Hundreds more victims and families are suing its maker Bristol Myers Squibb.
CBS news had aired a story of one such victim: Cassie Geisenhof who was just 15 when she was prescribed Serzone for depression.
Three months later, she suffered irreversible liver damage and got a transplant but never recovered. She died last month.
This does not quite end the controversy, as generic versions of the drug are still on the market and Public Citizen will continue to sue the FDA over this issue if the generics aren’t also pulled.
Statement from Bristol Myers:
“For commercial reasons we’re discontinuing sales and manufacture of Serzone effective June 14.We decided to discontinue sales of the product specifically because there’s currently a wide availability of the product through generic companies in the US and we’ve seen a rapid decline of the volume of branded sales.” The company denies adverse events played any role in the withdrawal, even though the company acknowledged that was the case in the Canada withdrawal.
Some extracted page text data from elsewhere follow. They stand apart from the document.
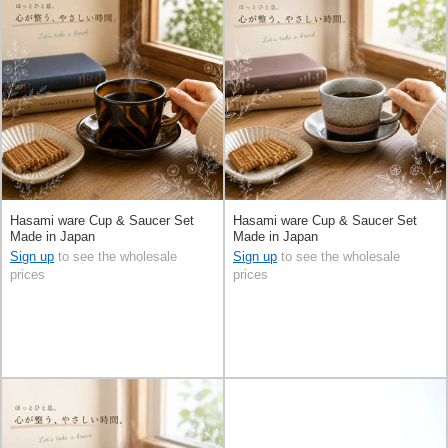
Hasami ware Cup & Saucer Set
Hasami ware Cup & Saucer Set
Made in Japan
Made in Japan
Sign up
to see the wholesale
Sign up
to see the wholesale
prices
prices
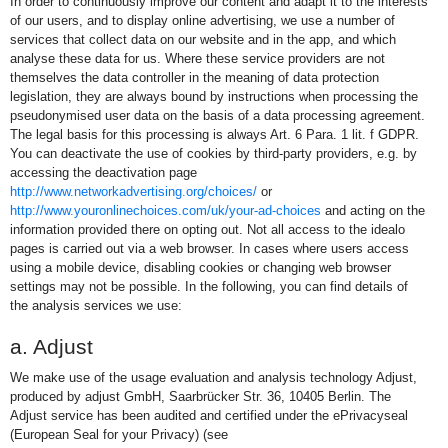
In order to continuously improve our content and adapt it to the interests
of our users, and to display online advertising, we use a number of
services that collect data on our website and in the app, and which
analyse these data for us. Where these service providers are not
themselves the data controller in the meaning of data protection
legislation, they are always bound by instructions when processing the
pseudonymised user data on the basis of a data processing agreement.
The legal basis for this processing is always Art. 6 Para. 1 lit. f GDPR.
You can deactivate the use of cookies by third-party providers, e.g. by
accessing the deactivation page
http://www.networkadvertising.org/choices/
or
http://www.youronlinechoices.com/uk/your-ad-choices
and acting on the
information provided there on opting out. Not all access to the idealo
pages is carried out via a web browser. In cases where users access
using a mobile device, disabling cookies or changing web browser
settings may not be possible. In the following, you can find details of
the analysis services we use:
a. Adjust
We make use of the usage evaluation and analysis technology Adjust,
produced by adjust GmbH, Saarbrücker Str. 36, 10405 Berlin. The
Adjust service has been audited and certified under the ePrivacyseal
(European Seal for your Privacy) (see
Contact: Vera Hassner Sharav
Maker to pull antidepressant off market
By LAURAN NEERGAARD
The Associated Press
5/19/2004, 4:55 p.m. ET
WASHINGTON (AP) – The maker of Serzone will pull the controversial antidepressant off the U.S. market next month, blaming a decline in sales rather than concern about a risk of liver failure.
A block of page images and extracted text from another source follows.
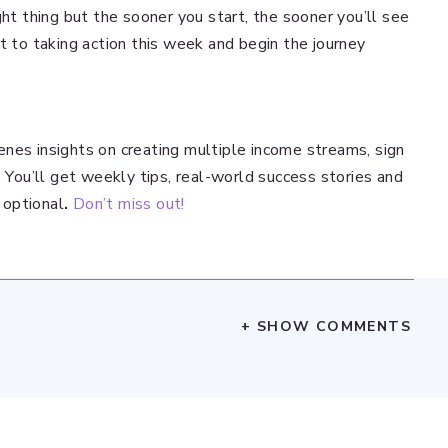
ght thing but the sooner you start, the sooner you’ll see
t to taking action this week and begin the journey
nes insights on creating multiple income streams, sign
. You’ll get weekly tips, real-world success stories and
 optional
.
Don’t miss out!
+ SHOW COMMENTS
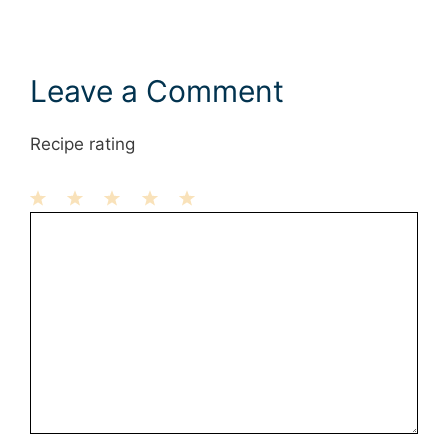
Leave a Comment
Recipe rating
1
Comment
2
3
4
5
Star
Stars
Stars
Stars
Stars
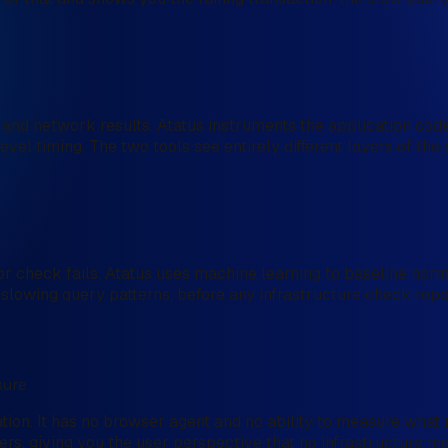
and network results. Atatus instruments the application code 
vel timing. The two tools see entirely different layers of th
check fails. Atatus uses machine learning to baseline norma
s, slowing query patterns, before any infrastructure check rep
sure
tion. It has no browser agent and no ability to measure what 
rs, giving you the user perspective that no infrastructure mo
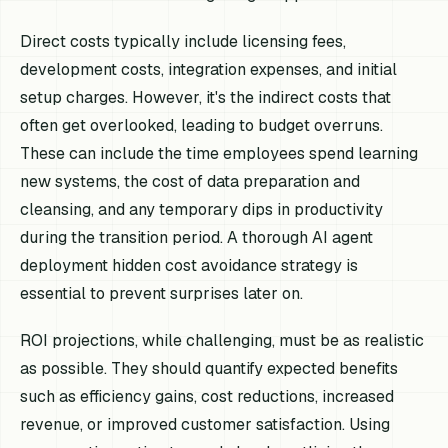
Direct costs typically include licensing fees,
development costs, integration expenses, and initial
setup charges. However, it's the indirect costs that
often get overlooked, leading to budget overruns.
These can include the time employees spend learning
new systems, the cost of data preparation and
cleansing, and any temporary dips in productivity
during the transition period. A thorough AI agent
deployment hidden cost avoidance strategy is
essential to prevent surprises later on.
ROI projections, while challenging, must be as realistic
as possible. They should quantify expected benefits
such as efficiency gains, cost reductions, increased
revenue, or improved customer satisfaction. Using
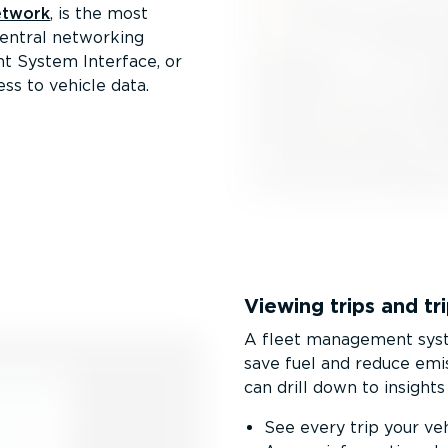
etwork
, is the most
central networking
t System Interface, or
ss to vehicle data.
Viewing trips and tri
A fleet management syste
save fuel and reduce emi
can drill down to insights 
See every trip your ve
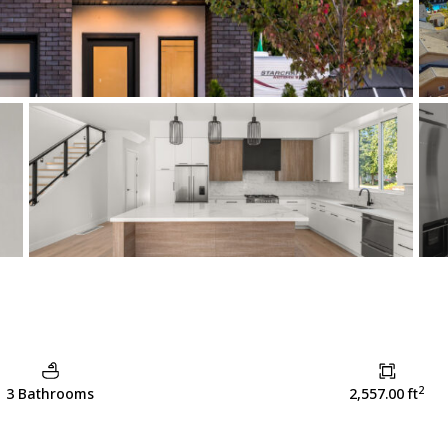
2
3 Bathrooms
2,557.00 ft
The end to U.S. sales comes after Serzone was pulled off the market in many other countries, and as maker Bristol-Myers Squibb was under mounting pressure from lawsuits. Serzone has been linked to dozens of cases of liver failure and injury, including at least 20 deaths.
A Bristol-Myers spokesman confirmed the decision in an interview Wednesday, a day after the company notified wholesalers that distribution would end June 14.
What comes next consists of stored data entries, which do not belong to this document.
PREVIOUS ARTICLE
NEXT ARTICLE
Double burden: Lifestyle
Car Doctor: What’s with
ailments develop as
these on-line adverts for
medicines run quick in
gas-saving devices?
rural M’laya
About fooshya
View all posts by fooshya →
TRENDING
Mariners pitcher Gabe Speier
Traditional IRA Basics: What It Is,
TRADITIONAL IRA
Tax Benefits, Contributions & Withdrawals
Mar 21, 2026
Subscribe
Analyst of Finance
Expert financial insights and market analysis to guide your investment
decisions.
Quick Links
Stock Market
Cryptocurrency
The end to sales “is long overdue,” said Dr. Sidney Wolfe of the consumer group Public Citizen. “None of the other antidepressants causes liver damage like this.”
Wolfe last spring sued the Food and Drug Administration seeking to force a ban on Serzone. That suit will proceed in an effort to also end sales of generic versions of Serzone, called nefazodone, Wolfe said.
An Alabama attorney said he would ask the company and the FDA to go a step further and recall Serzone, saying that patients shouldn’t continue to buy and use the pills between now and June 14.
“I really think that’s a ploy to take the heat off,” said Jere Beasley, an attorney in Montgomery, Ala., representing 30 families in Serzone lawsuits. “It’s not going to solve the problem.”
Bristol-Myers spokesman Rob Hutchison said that the decision had nothing to do with safety questions and that the company would continue to vigorously defend the pending lawsuits.
“We still believe, and I believe the FDA does, too, as well as physicians, that nefazodone is an important therapeutic option for patients with depression,” Hutchison said.
Instead, the company is discontinuing Serzone because of rapidly declining sales after generic competitors hit the market last year, he said. “Our market share is very small.”
Sales of 16 other very old products also will cease, he added.
Bristol-Myers ended Serzone sales in Europe over a year ago, citing declining sales. Canadian regulators banned the drug last fall because of the liver risk. Sales in Australia and New Zealand are about to end, too.
The FDA has received reports of at least 55 cases of liver failure, including 20 deaths, and another 39 cases of less severe liver injury since Serzone began selling in 1994. In 2002, the FDA added to Serzone’s label its strongest type of warning about the liver risk, maintaining that liver toxicity is a rare risk adequately managed by warning patients.
But Wolfe notes that the World Health Organization and Canadian regulators last year compared a number of popular antidepressants and found only Serzone was linked to an increased risk of serious liver injury.
Canadian authorities said they banned the drug because there was no way to predict which patients would be at risk for liver failure. Routine liver tests haven’t reduced that risk, they said.